Combien de temps vous a demandé, au total, l'album ?
Longtemps. À cause de la pagination importante (260 pages). Parce que j’aime prendre mon temps. Parce que Hozhoni est une petite structure qui ne peut offrir à ces auteurs des avances sur droits très importantes, ce qui me contraint à accepter des petits boulots entre temps (les droits d’auteurs sont, par contre, eux, tout à fait corrects…). Il y a aussi le temps de l’adaptation du roman, de la recherche de personnages et de décors, etc. J’ai commencé en automne 2020, je crois. J’ai rendu la fin au printemps 2024.

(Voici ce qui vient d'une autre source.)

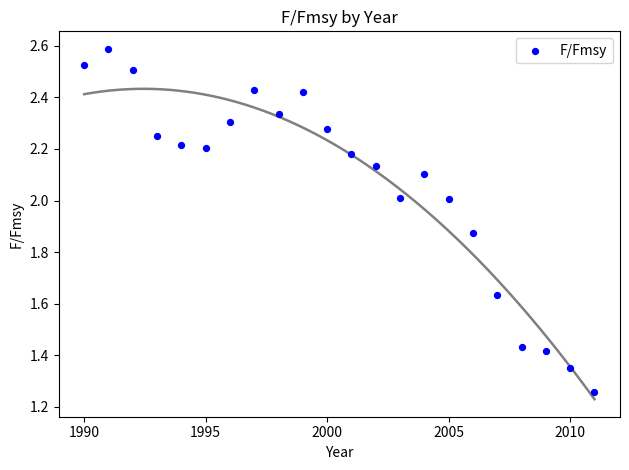

What is the range of X values (max minus min)?

21.0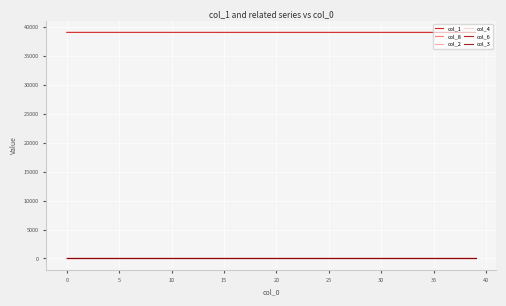

What are all the series names shown in the legend?

col_1, col_8, col_2, col_4, col_6, col_3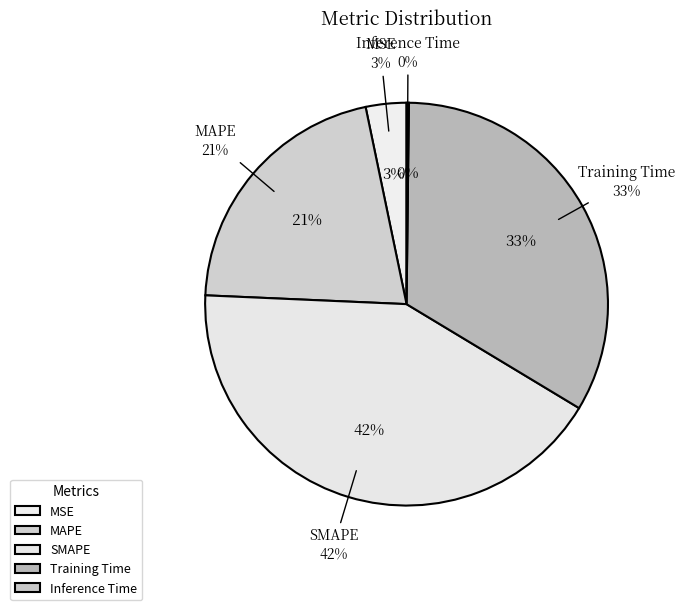

The Training Time slice represents 33% of the pie. True or false?

True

Avez-vous une anecdote relative à cet album ?
J’ai très peu voyagé dans ma vie. Mais à vingt ans en 1986, je suis allé rejoindre mon frère au Yémen du Nord. Il était coopérant à Ryad. On s’est retrouvé à Sanaa. C’était un dépaysement total ; un choc esthétique. Un voyage dans le temps dans les Mille et une nuits. Dans un Far East totalement exotique, tous les hommes yéménites portent la Djambia (poignard) à la ceinture, comme les cow-boys leurs revolvers. La Kalachnikov n’est jamais loin, comme la Winchester de Blueberry. Trente-cinq ans après, je suis content d’en avoir fait quelque chose.
Nous avons trois chats. Ma préférée, la plus douce, s’appelle Balkis, l’autre nom de la Reine de Saba.